Line by line, transcribe the data below exactly and pass over the images.

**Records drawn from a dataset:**
_ _ _ _ _ _ _
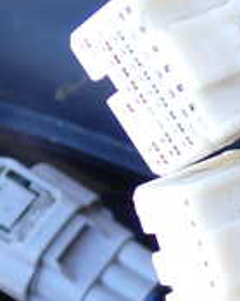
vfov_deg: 15.0
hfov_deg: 11.1
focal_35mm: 128
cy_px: 234
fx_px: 1137
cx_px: 463
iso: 125
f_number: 2.7
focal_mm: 6.83
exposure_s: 1/125
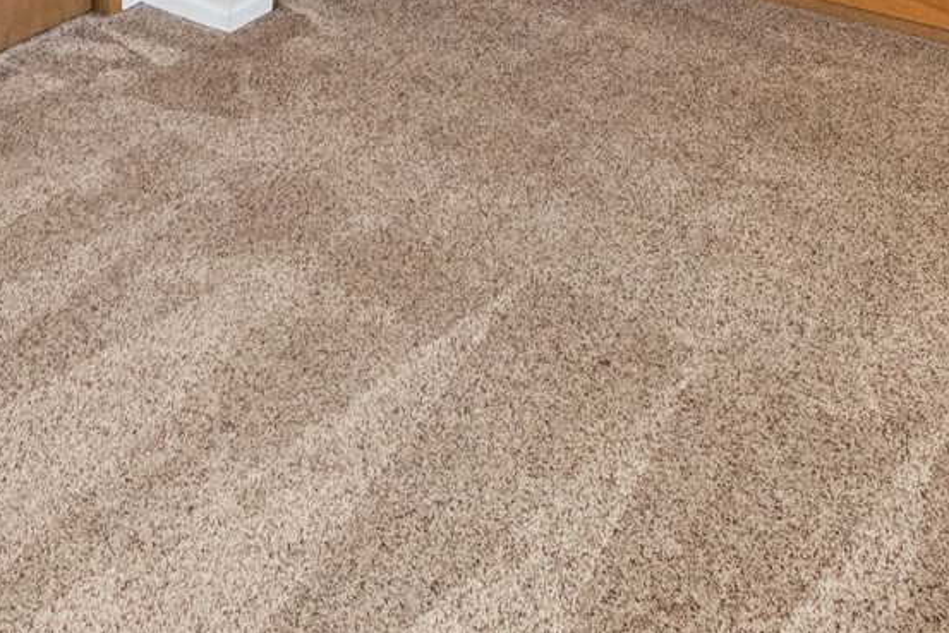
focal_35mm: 46
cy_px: -270
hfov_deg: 41.7
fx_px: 1213
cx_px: 265
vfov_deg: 24.1
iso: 900
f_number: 4.5
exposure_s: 1/60
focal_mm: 10
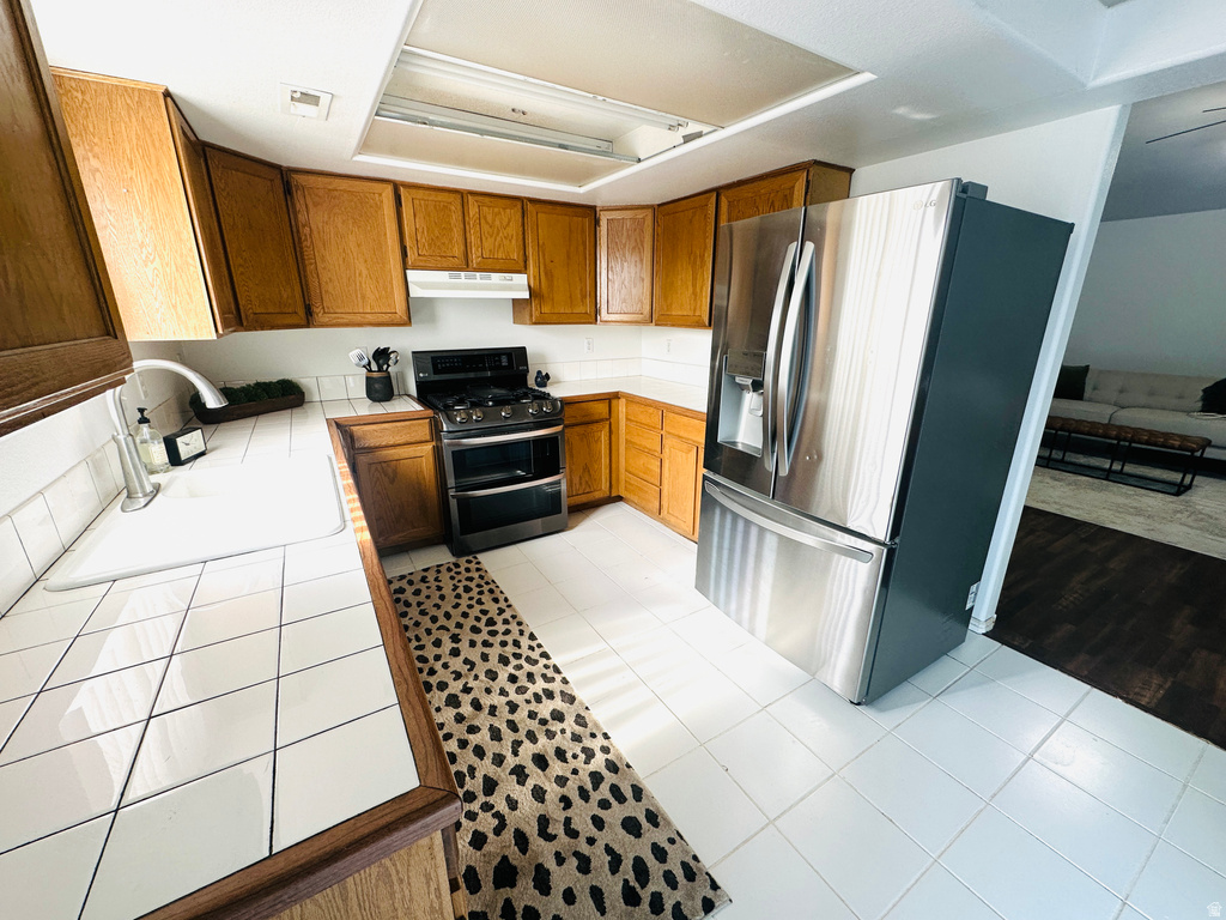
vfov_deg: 85.7
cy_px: 460
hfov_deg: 102.1
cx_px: 613
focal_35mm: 14
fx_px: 496
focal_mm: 2.22
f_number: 2.2
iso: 80
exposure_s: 1/99
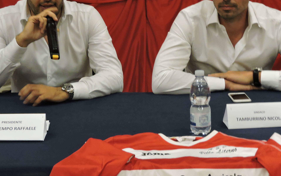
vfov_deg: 11.5
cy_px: 42
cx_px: 153
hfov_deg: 18.3
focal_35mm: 114
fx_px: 873
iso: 400
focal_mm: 10.7
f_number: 4.2
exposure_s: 1/15
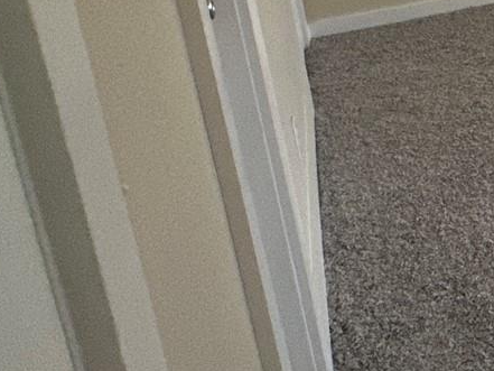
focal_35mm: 65
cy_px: -102
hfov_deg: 18.8
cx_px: 988
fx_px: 928
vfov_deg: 20.7
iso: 200
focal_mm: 2.22
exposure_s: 1/120
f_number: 2.2
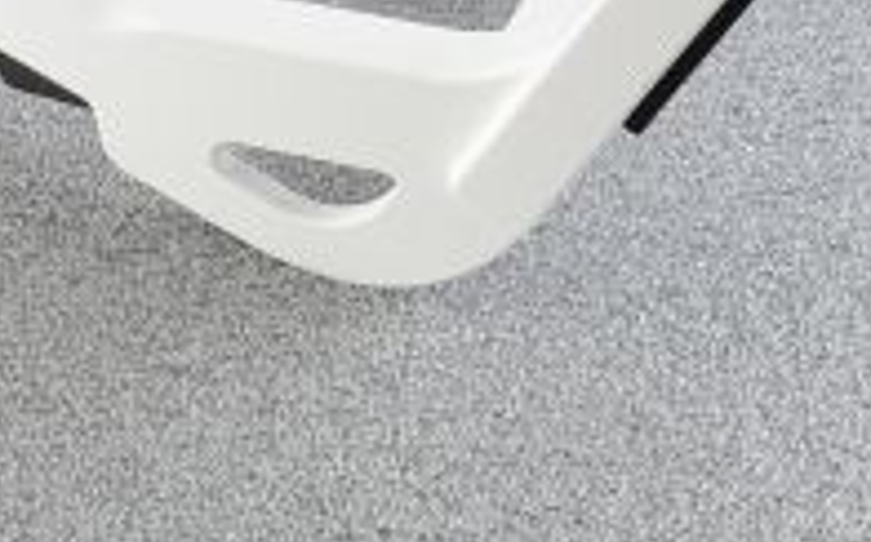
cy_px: -327
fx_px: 3699
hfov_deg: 13.3
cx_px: 0
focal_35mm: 156
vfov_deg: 8.2
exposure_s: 1/125
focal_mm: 50
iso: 1600
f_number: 11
_ _ _ _ _ _ _
**Response area:**
vfov_deg: 15.0
hfov_deg: 11.1
focal_35mm: 128
cy_px: 234
fx_px: 1137
cx_px: 463
iso: 125
f_number: 2.7
focal_mm: 6.83
exposure_s: 1/125
focal_35mm: 46
cy_px: -270
hfov_deg: 41.7
fx_px: 1213
cx_px: 265
vfov_deg: 24.1
iso: 900
f_number: 4.5
exposure_s: 1/60
focal_mm: 10
vfov_deg: 85.7
cy_px: 460
hfov_deg: 102.1
cx_px: 613
focal_35mm: 14
fx_px: 496
focal_mm: 2.22
f_number: 2.2
iso: 80
exposure_s: 1/99
vfov_deg: 11.5
cy_px: 42
cx_px: 153
hfov_deg: 18.3
focal_35mm: 114
fx_px: 873
iso: 400
focal_mm: 10.7
f_number: 4.2
exposure_s: 1/15
focal_35mm: 65
cy_px: -102
hfov_deg: 18.8
cx_px: 988
fx_px: 928
vfov_deg: 20.7
iso: 200
focal_mm: 2.22
exposure_s: 1/120
f_number: 2.2
cy_px: -327
fx_px: 3699
hfov_deg: 13.3
cx_px: 0
focal_35mm: 156
vfov_deg: 8.2
exposure_s: 1/125
focal_mm: 50
iso: 1600
f_number: 11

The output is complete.